[Stored items from a collection]
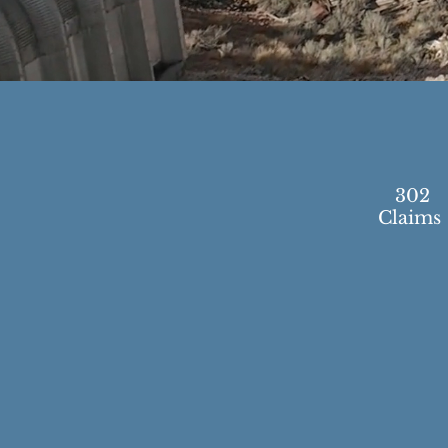
302
Claims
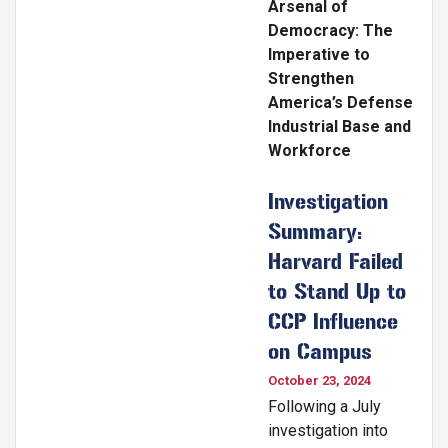
Arsenal of
Democracy: The
Imperative to
Strengthen
America’s Defense
Industrial Base and
Workforce
Investigation
Summary:
Harvard Failed
to Stand Up to
CCP Influence
on Campus
October 23, 2024
Following a July
investigation into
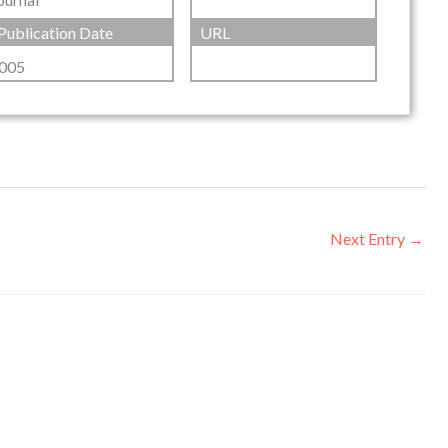
Publication Date
URL
005
Next Entry
→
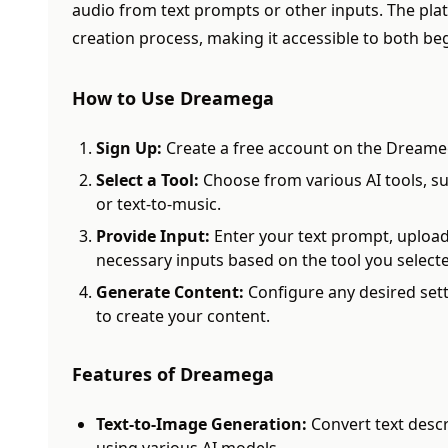
audio from text prompts or other inputs. The plat
creation process, making it accessible to both be
How to Use Dreamega
Sign Up:
Create a free account on the Dreame
Select a Tool:
Choose from various AI tools, su
or text-to-music.
Provide Input:
Enter your text prompt, upload
necessary inputs based on the tool you select
Generate Content:
Configure any desired sett
to create your content.
Features of Dreamega
Text-to-Image Generation:
Convert text descr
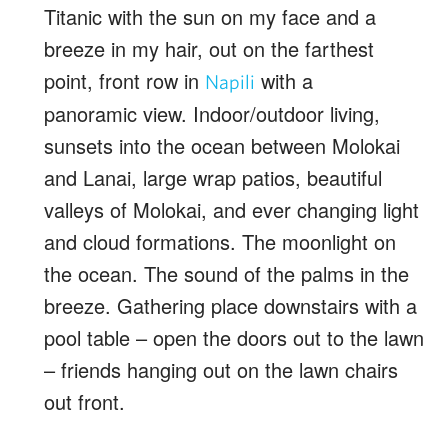
Titanic with the sun on my face and a
breeze in my hair, out on the farthest
point, front row in
with a
Napili
panoramic view. Indoor/outdoor living,
sunsets into the ocean between Molokai
and Lanai, large wrap patios, beautiful
valleys of Molokai, and ever changing light
and cloud formations. The moonlight on
the ocean. The sound of the palms in the
breeze. Gathering place downstairs with a
pool table – open the doors out to the lawn
– friends hanging out on the lawn chairs
out front.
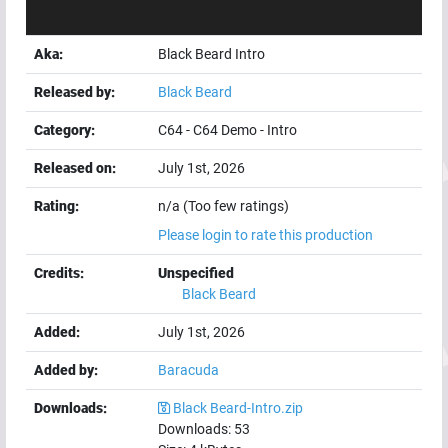
Aka:
Black Beard Intro
Released by:
Black Beard
Category:
C64
-
C64 Demo
-
Intro
Released on:
July 1st, 2026
Rating:
n/a (Too few ratings)
Please login to rate this production
Credits:
Unspecified
Black Beard
Added:
July 1st, 2026
Added by:
Baracuda
Downloads:
Black Beard-Intro.zip
Downloads:
53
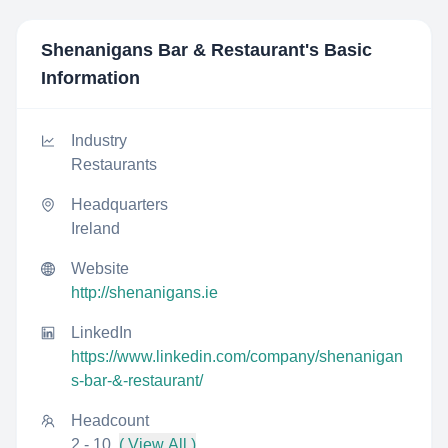
Shenanigans Bar & Restaurant
's Basic
Information
Industry
Restaurants
Headquarters
Ireland
Website
http://shenanigans.ie
LinkedIn
https://www.linkedin.com/company/shenanigan
s-bar-&-restaurant/
Headcount
2 - 10
( View All )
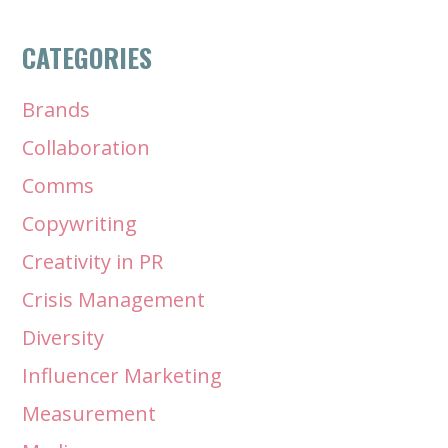
CATEGORIES
Brands
Collaboration
Comms
Copywriting
Creativity in PR
Crisis Management
Diversity
Influencer Marketing
Measurement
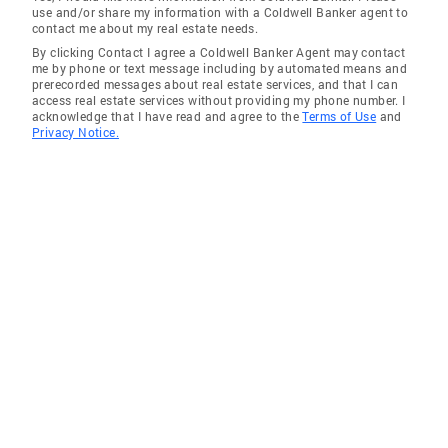
use and/or share my information with a Coldwell Banker agent to
contact me about my real estate needs.
By clicking Contact I agree a Coldwell Banker Agent may contact
me by phone or text message including by automated means and
prerecorded messages about real estate services, and that I can
access real estate services without providing my phone number. I
acknowledge that I have read and agree to the
Terms of Use
and
Privacy Notice.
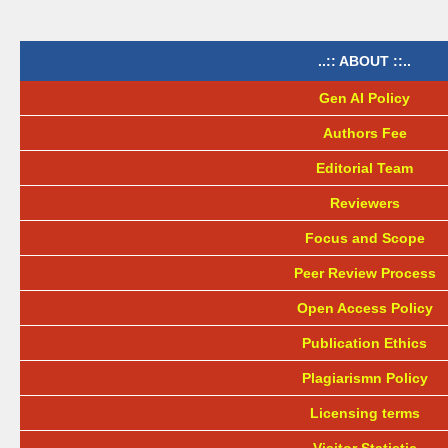
..:: ABOUT ::..
Gen AI Policy
Authors Fee
Editorial Team
Reviewers
Focus and Scope
Peer Review Process
Open Access Policy
Publication Ethics
Plagiarismn Policy
Licensing terms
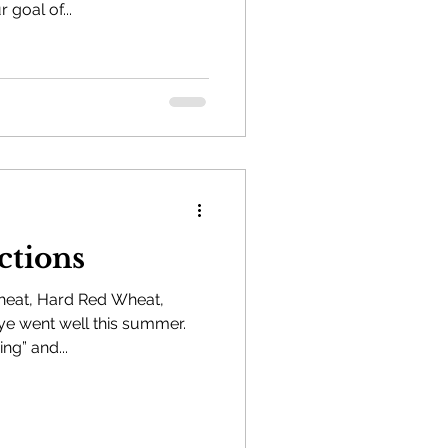
 goal of...
ctions
heat, Hard Red Wheat,
e went well this summer.
ng” and...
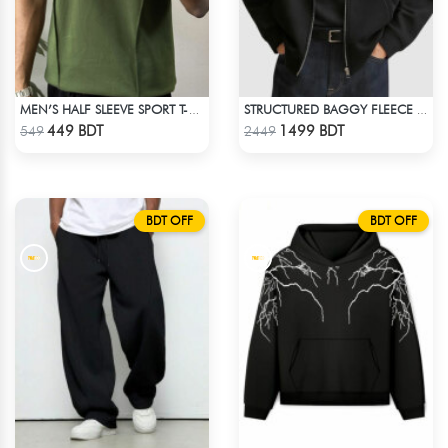
MEN’S HALF SLEEVE SPORT T-SHIRT – OLIVE
STRUCTURED BAGGY FLEECE JACKET – BLACK
Check Product
Check Product
449 BDT
1499 BDT
549
2449
BDT OFF
BDT OFF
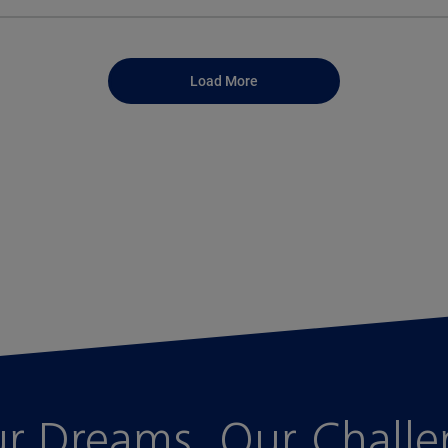
Load More
r Dreams, Our Chall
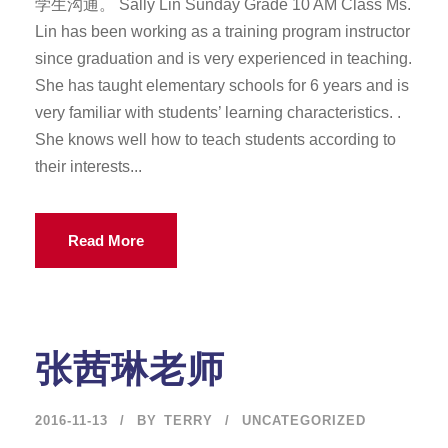
学生沟通。 Sally Lin Sunday Grade 10 AM Class Ms.
Lin has been working as a training program instructor
since graduation and is very experienced in teaching.
She has taught elementary schools for 6 years and is
very familiar with students’ learning characteristics. .
She knows well how to teach students according to
their interests...
Read More
张茜琳老师
2016-11-13
BY
TERRY
UNCATEGORIZED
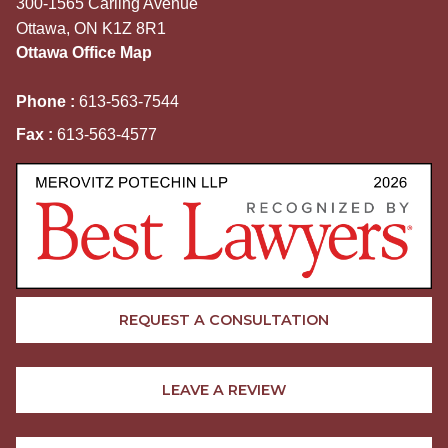
300-1565 Carling Avenue
Ottawa, ON K1Z 8R1
Ottawa Office Map
Phone :
613-563-7544
Fax :
613-563-4577
REQUEST A CONSULTATION
LEAVE A REVIEW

**What to produce**
Each record should be given again exactly, with no picture carried over.

**Solution**
302
Claims
Arsenal of
Democracy: The
Imperative to
Strengthen
America’s Defense
Industrial Base and
Workforce
Investigation
Summary:
Harvard Failed
to Stand Up to
CCP Influence
on Campus
October 23, 2024
Following a July
investigation into
Publication Date
URL
005
Next Entry
→
audio from text prompts or other inputs. The plat
creation process, making it accessible to both be
How to Use Dreamega
Sign Up:
Create a free account on the Dreame
Select a Tool:
Choose from various AI tools, su
or text-to-music.
Provide Input:
Enter your text prompt, upload
necessary inputs based on the tool you select
Generate Content:
Configure any desired sett
to create your content.
Features of Dreamega
Text-to-Image Generation:
Convert text descr
Titanic with the sun on my face and a
breeze in my hair, out on the farthest
point, front row in
with a
Napili
panoramic view. Indoor/outdoor living,
sunsets into the ocean between Molokai
and Lanai, large wrap patios, beautiful
valleys of Molokai, and ever changing light
and cloud formations. The moonlight on
the ocean. The sound of the palms in the
breeze. Gathering place downstairs with a
pool table – open the doors out to the lawn
– friends hanging out on the lawn chairs
out front.
Aka:
Black Beard Intro
Released by:
Black Beard
Category:
C64
-
C64 Demo
-
Intro
Released on:
July 1st, 2026
Rating:
n/a (Too few ratings)
Please login to rate this production
Credits:
Unspecified
Black Beard
Added:
July 1st, 2026
Added by:
Baracuda
Downloads:
Black Beard-Intro.zip
Downloads:
53
Shenanigans Bar & Restaurant
's Basic
Information
Industry
Restaurants
Headquarters
Ireland
Website
http://shenanigans.ie
LinkedIn
https://www.linkedin.com/company/shenanigan
s-bar-&-restaurant/
Headcount
2 - 10
( View All )
CATEGORIES
Brands
Collaboration
Comms
Copywriting
Creativity in PR
Crisis Management
Diversity
Influencer Marketing
Measurement
use and/or share my information with a Coldwell Banker agent to
contact me about my real estate needs.
By clicking Contact I agree a Coldwell Banker Agent may contact
me by phone or text message including by automated means and
prerecorded messages about real estate services, and that I can
access real estate services without providing my phone number. I
acknowledge that I have read and agree to the
Terms of Use
and
Privacy Notice.
..:: ABOUT ::..
Gen AI Policy
Authors Fee
Editorial Team
Reviewers
Focus and Scope
Peer Review Process
Open Access Policy
Publication Ethics
Plagiarismn Policy
Licensing terms
 goal of...
ctions
heat, Hard Red Wheat,
e went well this summer.
ng” and...
MEN’S HALF SLEEVE SPORT T-SHIRT – OLIVE
STRUCTURED BAGGY FLEECE JACKET – BLACK
Check Product
Check Product
449 BDT
1499 BDT
549
2449
BDT OFF
BDT OFF
Load More
r Dreams, Our Chall
学生沟通。 Sally Lin Sunday Grade 10 AM Class Ms.
Lin has been working as a training program instructor
since graduation and is very experienced in teaching.
She has taught elementary schools for 6 years and is
very familiar with students’ learning characteristics. .
She knows well how to teach students according to
their interests...
Read More
张茜琳老师
2016-11-13
BY
TERRY
UNCATEGORIZED
300-1565 Carling Avenue
Ottawa, ON K1Z 8R1
Ottawa Office Map
Phone :
613-563-7544
Fax :
613-563-4577
REQUEST A CONSULTATION
LEAVE A REVIEW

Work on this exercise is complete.